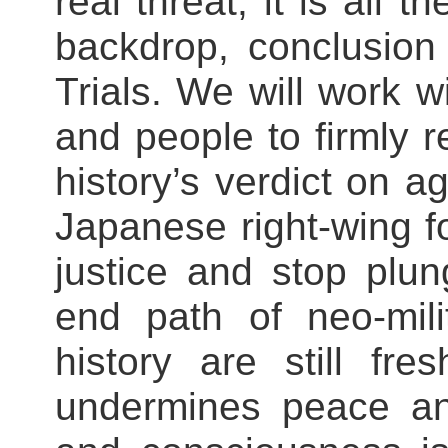
real threat, it is all 
backdrop, conclusion
Trials. We will work w
and people to firmly r
history’s verdict on 
Japanese right-wing for
justice and stop plu
end path of neo-mili
history are still f
undermines peace an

-------------------------

Leave out the pictures and output the rest of the records exactly.

real threat, it is all 
backdrop, conclusion
Trials. We will work w
and people to firmly r
history’s verdict on 
Japanese right-wing for
justice and stop plu
end path of neo-mili
history are still f
undermines peace an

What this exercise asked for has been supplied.